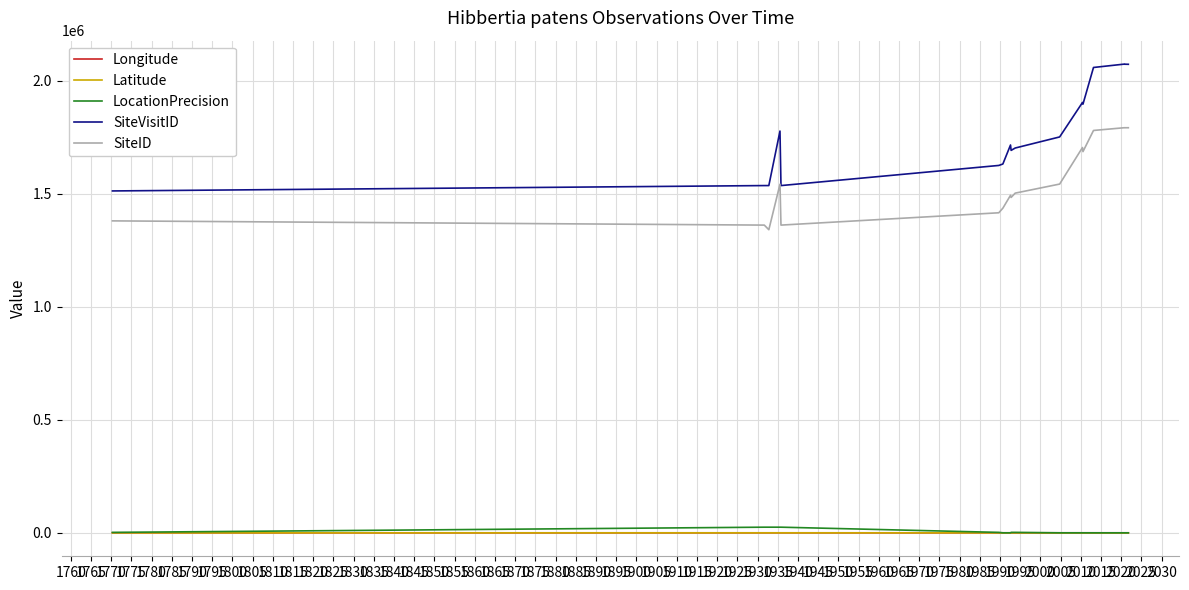

True or false: LocationPrecision and SiteID intersect in this chart.

False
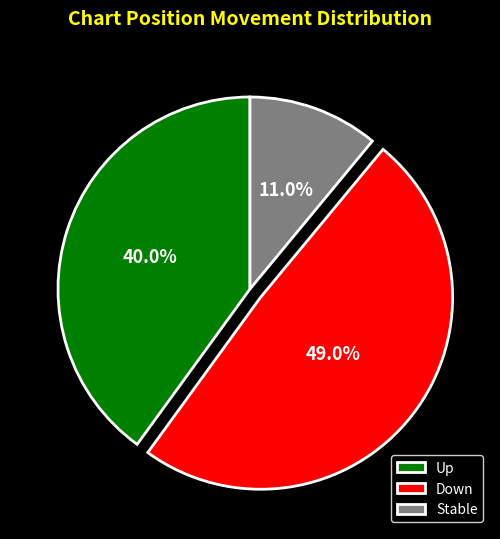

Is there any slice that represents more than half of the pie?

No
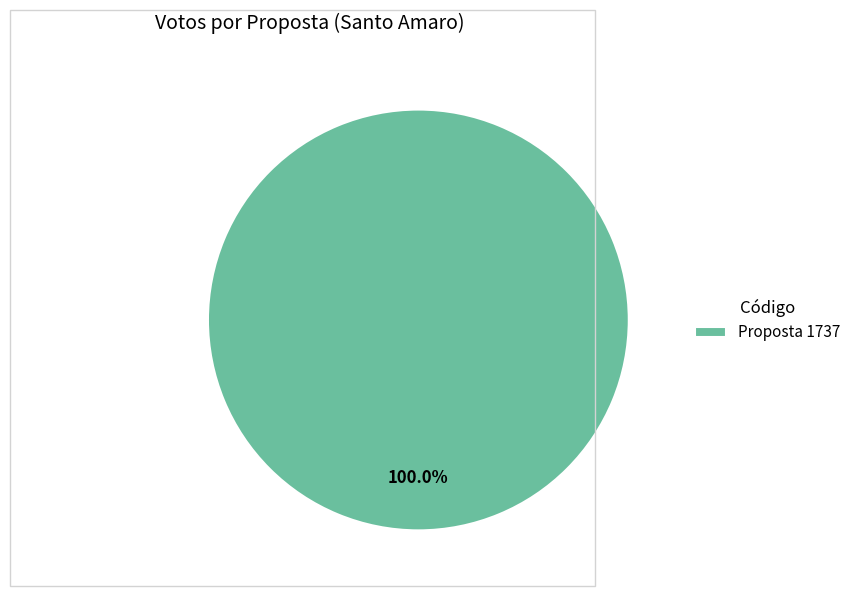

Is there a majority slice in this chart?

Yes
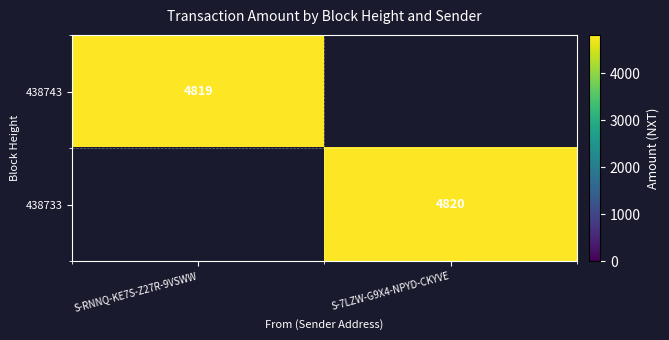

At which category is the sum across all series the highest?

S-7LZW-G9X4-NPYD-CKYVE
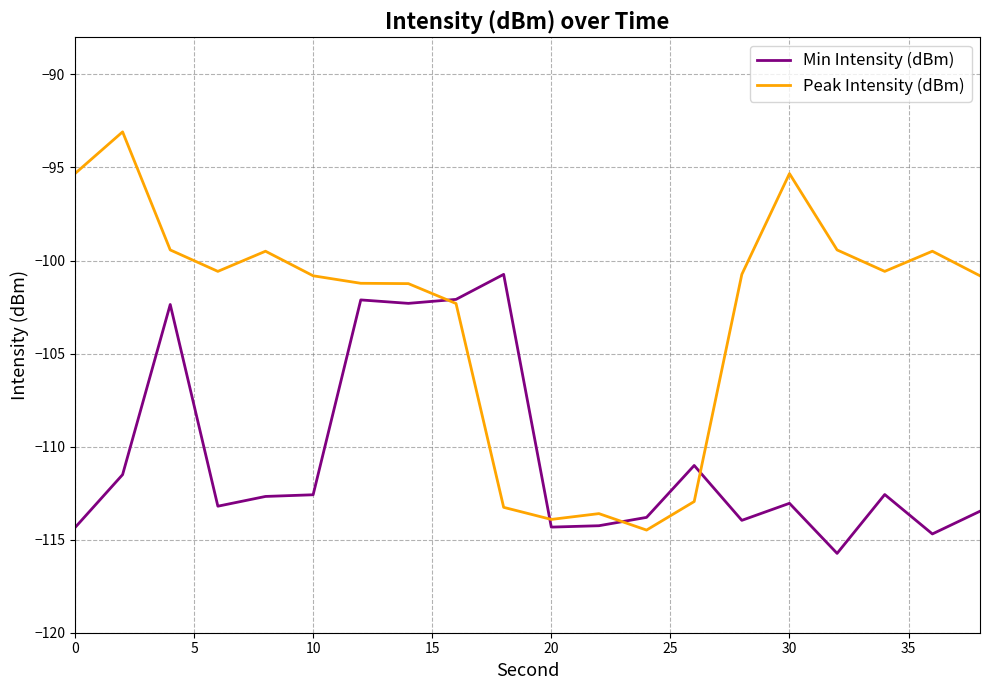

Which series has the widest spread of values?

Peak Intensity (dBm)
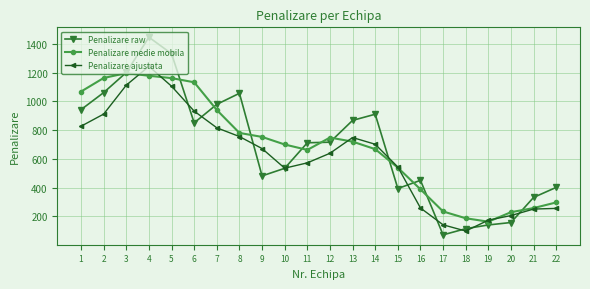

True or false: Penalizare raw has more than 2 interior local peaks.

True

##############################

# WHAT IS EXPECTED:
Collect every line of the material that contains the word "this", treating uppercase and lowercase as different.

# SOLUTION TO THE PROBLEM:
True or false: LocationPrecision and SiteID intersect in this chart.
Is there a majority slice in this chart?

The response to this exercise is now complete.